§ **Action item**
Transcribe every line of the following records verbatim, keeping each character, line break, and language unchanged.

§ **Material for this task**
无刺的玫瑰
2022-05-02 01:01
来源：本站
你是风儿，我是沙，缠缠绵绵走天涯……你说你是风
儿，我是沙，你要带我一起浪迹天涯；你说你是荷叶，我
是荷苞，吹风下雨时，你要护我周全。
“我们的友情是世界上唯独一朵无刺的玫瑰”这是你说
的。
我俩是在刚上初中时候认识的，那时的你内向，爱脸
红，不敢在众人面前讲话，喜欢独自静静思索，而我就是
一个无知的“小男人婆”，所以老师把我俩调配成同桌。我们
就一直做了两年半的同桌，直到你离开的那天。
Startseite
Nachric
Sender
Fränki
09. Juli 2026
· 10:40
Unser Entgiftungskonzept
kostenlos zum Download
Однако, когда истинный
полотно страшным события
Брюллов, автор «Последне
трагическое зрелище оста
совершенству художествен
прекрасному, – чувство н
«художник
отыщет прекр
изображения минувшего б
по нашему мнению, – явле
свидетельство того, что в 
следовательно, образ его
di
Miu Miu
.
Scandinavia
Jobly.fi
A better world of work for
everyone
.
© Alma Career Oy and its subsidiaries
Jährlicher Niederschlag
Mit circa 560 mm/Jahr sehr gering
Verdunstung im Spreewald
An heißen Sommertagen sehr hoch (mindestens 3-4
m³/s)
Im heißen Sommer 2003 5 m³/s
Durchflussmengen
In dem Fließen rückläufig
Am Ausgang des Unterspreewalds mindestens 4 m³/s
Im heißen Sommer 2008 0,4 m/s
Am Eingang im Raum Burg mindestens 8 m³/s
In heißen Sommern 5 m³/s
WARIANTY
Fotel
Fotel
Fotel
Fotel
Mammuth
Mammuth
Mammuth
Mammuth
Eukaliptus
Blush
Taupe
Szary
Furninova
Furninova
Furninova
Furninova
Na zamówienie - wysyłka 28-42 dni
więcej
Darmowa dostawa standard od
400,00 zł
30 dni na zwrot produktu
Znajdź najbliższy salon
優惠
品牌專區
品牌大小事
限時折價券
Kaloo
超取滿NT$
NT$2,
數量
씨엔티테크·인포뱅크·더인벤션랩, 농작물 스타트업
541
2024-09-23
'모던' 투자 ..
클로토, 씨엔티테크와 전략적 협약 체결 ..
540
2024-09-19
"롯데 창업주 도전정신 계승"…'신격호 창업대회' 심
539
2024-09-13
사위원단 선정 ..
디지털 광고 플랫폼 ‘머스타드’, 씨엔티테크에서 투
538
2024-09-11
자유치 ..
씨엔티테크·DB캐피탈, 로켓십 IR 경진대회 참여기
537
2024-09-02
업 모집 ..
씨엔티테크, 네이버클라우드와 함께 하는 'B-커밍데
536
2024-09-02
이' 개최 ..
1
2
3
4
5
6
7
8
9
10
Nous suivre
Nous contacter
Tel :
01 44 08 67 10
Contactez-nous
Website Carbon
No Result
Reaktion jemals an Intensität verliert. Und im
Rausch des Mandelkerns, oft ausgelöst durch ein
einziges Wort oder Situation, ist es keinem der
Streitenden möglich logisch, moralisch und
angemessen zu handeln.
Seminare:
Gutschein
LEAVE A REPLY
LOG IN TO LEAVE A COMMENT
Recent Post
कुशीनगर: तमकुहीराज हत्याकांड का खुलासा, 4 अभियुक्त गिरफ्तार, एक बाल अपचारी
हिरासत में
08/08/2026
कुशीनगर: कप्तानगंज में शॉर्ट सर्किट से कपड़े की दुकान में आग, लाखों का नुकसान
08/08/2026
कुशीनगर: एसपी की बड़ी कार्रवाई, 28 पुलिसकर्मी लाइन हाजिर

§ **Answer**
无刺的玫瑰
2022-05-02 01:01
来源：本站
你是风儿，我是沙，缠缠绵绵走天涯……你说你是风
儿，我是沙，你要带我一起浪迹天涯；你说你是荷叶，我
是荷苞，吹风下雨时，你要护我周全。
“我们的友情是世界上唯独一朵无刺的玫瑰”这是你说
的。
我俩是在刚上初中时候认识的，那时的你内向，爱脸
红，不敢在众人面前讲话，喜欢独自静静思索，而我就是
一个无知的“小男人婆”，所以老师把我俩调配成同桌。我们
就一直做了两年半的同桌，直到你离开的那天。
Startseite
Nachric
Sender
Fränki
09. Juli 2026
· 10:40
Unser Entgiftungskonzept
kostenlos zum Download
Однако, когда истинный
полотно страшным события
Брюллов, автор «Последне
трагическое зрелище оста
совершенству художествен
прекрасному, – чувство н
«художник
отыщет прекр
изображения минувшего б
по нашему мнению, – явле
свидетельство того, что в 
следовательно, образ его
di
Miu Miu
.
Scandinavia
Jobly.fi
A better world of work for
everyone
.
© Alma Career Oy and its subsidiaries
Jährlicher Niederschlag
Mit circa 560 mm/Jahr sehr gering
Verdunstung im Spreewald
An heißen Sommertagen sehr hoch (mindestens 3-4
m³/s)
Im heißen Sommer 2003 5 m³/s
Durchflussmengen
In dem Fließen rückläufig
Am Ausgang des Unterspreewalds mindestens 4 m³/s
Im heißen Sommer 2008 0,4 m/s
Am Eingang im Raum Burg mindestens 8 m³/s
In heißen Sommern 5 m³/s
WARIANTY
Fotel
Fotel
Fotel
Fotel
Mammuth
Mammuth
Mammuth
Mammuth
Eukaliptus
Blush
Taupe
Szary
Furninova
Furninova
Furninova
Furninova
Na zamówienie - wysyłka 28-42 dni
więcej
Darmowa dostawa standard od
400,00 zł
30 dni na zwrot produktu
Znajdź najbliższy salon
優惠
品牌專區
品牌大小事
限時折價券
Kaloo
超取滿NT$
NT$2,
數量
씨엔티테크·인포뱅크·더인벤션랩, 농작물 스타트업
541
2024-09-23
'모던' 투자 ..
클로토, 씨엔티테크와 전략적 협약 체결 ..
540
2024-09-19
"롯데 창업주 도전정신 계승"…'신격호 창업대회' 심
539
2024-09-13
사위원단 선정 ..
디지털 광고 플랫폼 ‘머스타드’, 씨엔티테크에서 투
538
2024-09-11
자유치 ..
씨엔티테크·DB캐피탈, 로켓십 IR 경진대회 참여기
537
2024-09-02
업 모집 ..
씨엔티테크, 네이버클라우드와 함께 하는 'B-커밍데
536
2024-09-02
이' 개최 ..
1
2
3
4
5
6
7
8
9
10
Nous suivre
Nous contacter
Tel :
01 44 08 67 10
Contactez-nous
Website Carbon
No Result
Reaktion jemals an Intensität verliert. Und im
Rausch des Mandelkerns, oft ausgelöst durch ein
einziges Wort oder Situation, ist es keinem der
Streitenden möglich logisch, moralisch und
angemessen zu handeln.
Seminare:
Gutschein
LEAVE A REPLY
LOG IN TO LEAVE A COMMENT
Recent Post
कुशीनगर: तमकुहीराज हत्याकांड का खुलासा, 4 अभियुक्त गिरफ्तार, एक बाल अपचारी
हिरासत में
08/08/2026
कुशीनगर: कप्तानगंज में शॉर्ट सर्किट से कपड़े की दुकान में आग, लाखों का नुकसान
08/08/2026
कुशीनगर: एसपी की बड़ी कार्रवाई, 28 पुलिसकर्मी लाइन हाजिर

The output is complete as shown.